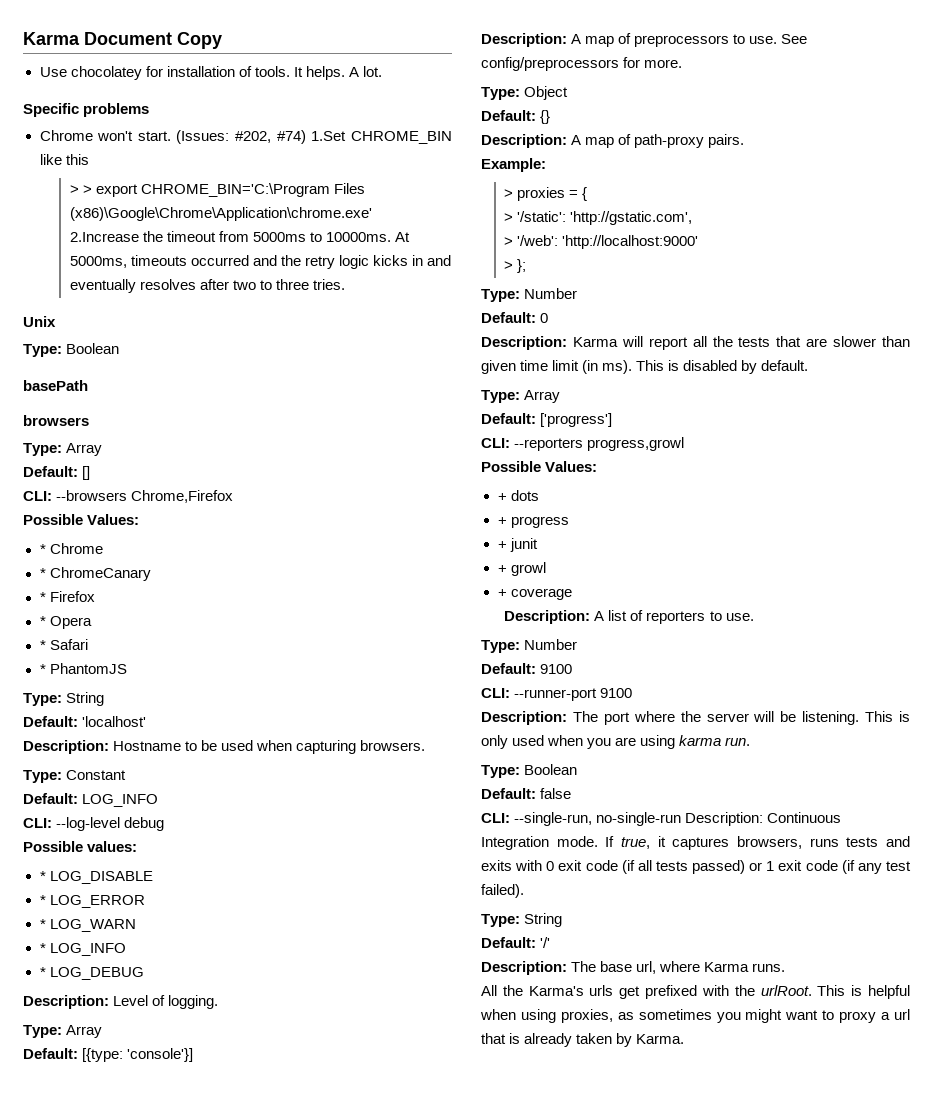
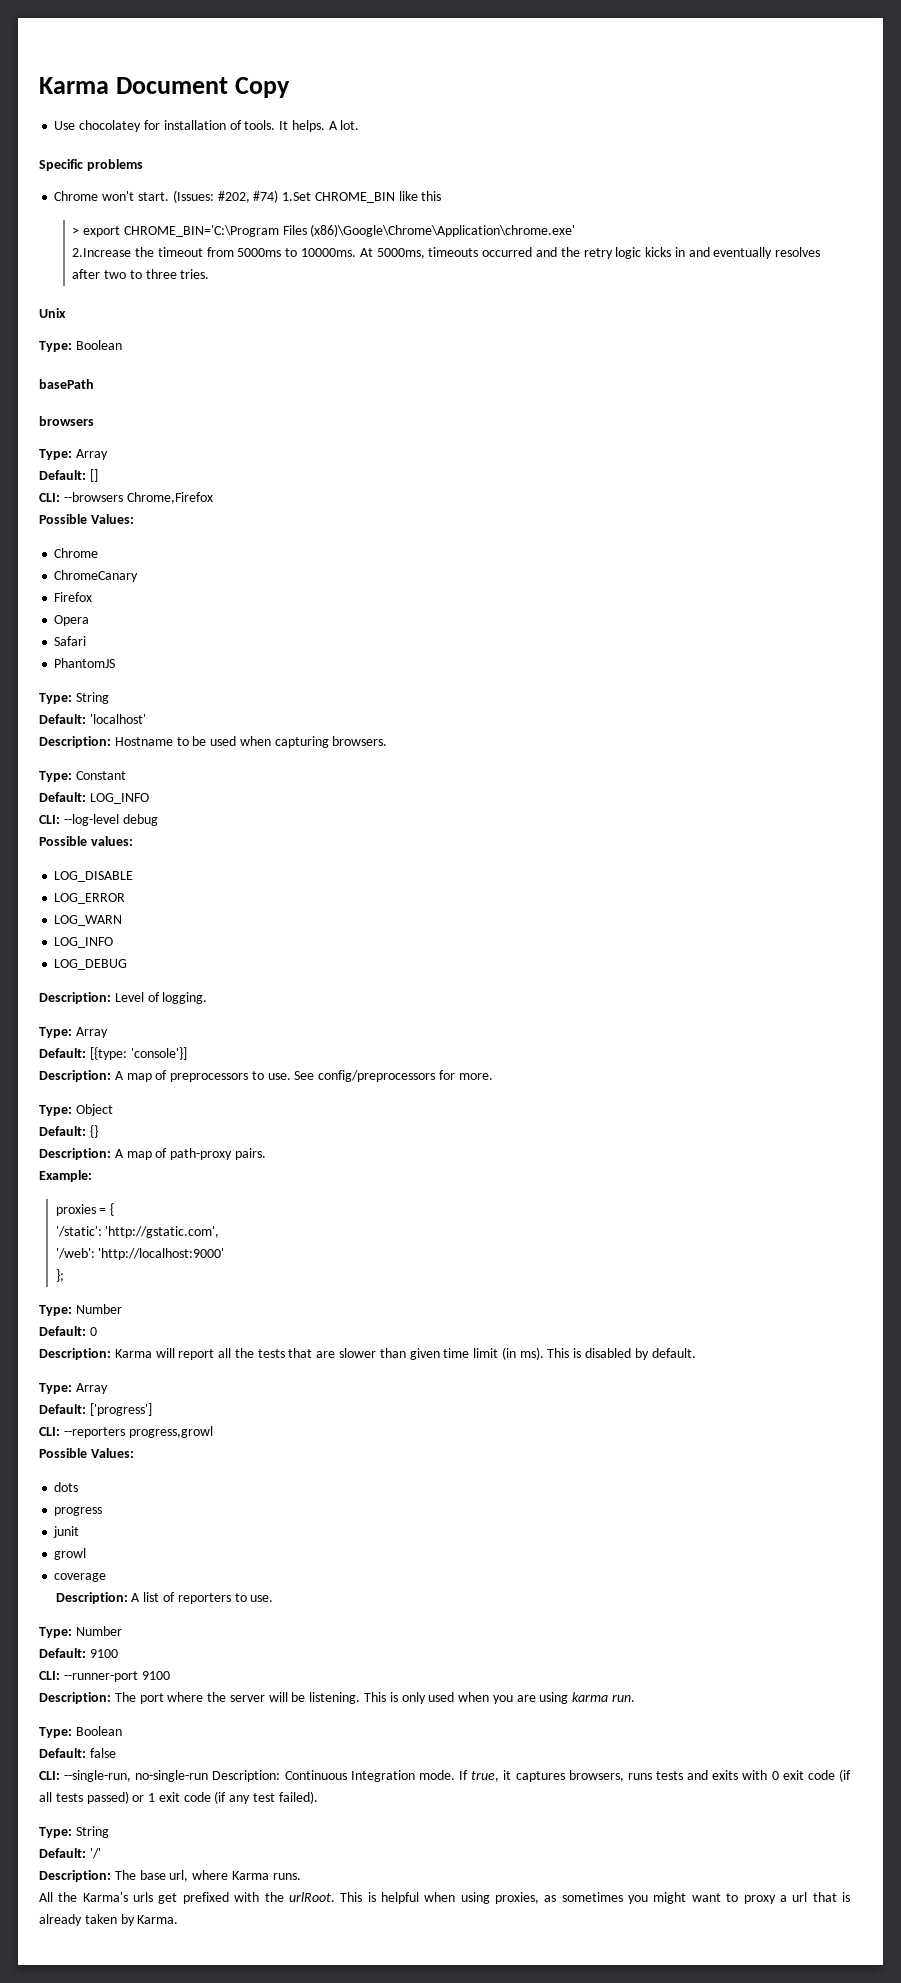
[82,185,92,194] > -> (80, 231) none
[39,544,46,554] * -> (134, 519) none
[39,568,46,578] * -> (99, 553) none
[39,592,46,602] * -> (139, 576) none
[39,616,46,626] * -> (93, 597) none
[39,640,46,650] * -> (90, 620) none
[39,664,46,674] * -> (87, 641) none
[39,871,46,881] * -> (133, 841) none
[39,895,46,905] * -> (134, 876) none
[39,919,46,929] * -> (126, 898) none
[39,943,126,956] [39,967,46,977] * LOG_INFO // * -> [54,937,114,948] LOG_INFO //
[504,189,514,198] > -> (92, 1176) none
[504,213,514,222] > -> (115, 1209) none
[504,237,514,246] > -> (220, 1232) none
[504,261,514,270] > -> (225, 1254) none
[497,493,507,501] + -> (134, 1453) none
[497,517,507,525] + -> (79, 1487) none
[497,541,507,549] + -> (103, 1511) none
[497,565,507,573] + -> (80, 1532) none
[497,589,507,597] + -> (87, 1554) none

---

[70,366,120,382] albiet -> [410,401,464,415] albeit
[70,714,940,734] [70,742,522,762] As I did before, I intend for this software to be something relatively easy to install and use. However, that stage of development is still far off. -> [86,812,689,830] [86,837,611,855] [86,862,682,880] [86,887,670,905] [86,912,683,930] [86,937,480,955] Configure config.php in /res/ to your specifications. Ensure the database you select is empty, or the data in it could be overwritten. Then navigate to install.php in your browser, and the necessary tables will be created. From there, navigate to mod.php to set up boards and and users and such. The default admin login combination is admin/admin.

» **WHAT YOU WILL DO**
In the listing above, locate the line with "[504,237,514,246] > -> (220, 1232) none" and the line with "[497,589,507,597] + -> (87, 1554) none", then extract exactly those lines and every line between them, and nothing more.

» **FINAL ANSWER**
[504,237,514,246] > -> (220, 1232) none
[504,261,514,270] > -> (225, 1254) none
[497,493,507,501] + -> (134, 1453) none
[497,517,507,525] + -> (79, 1487) none
[497,541,507,549] + -> (103, 1511) none
[497,565,507,573] + -> (80, 1532) none
[497,589,507,597] + -> (87, 1554) none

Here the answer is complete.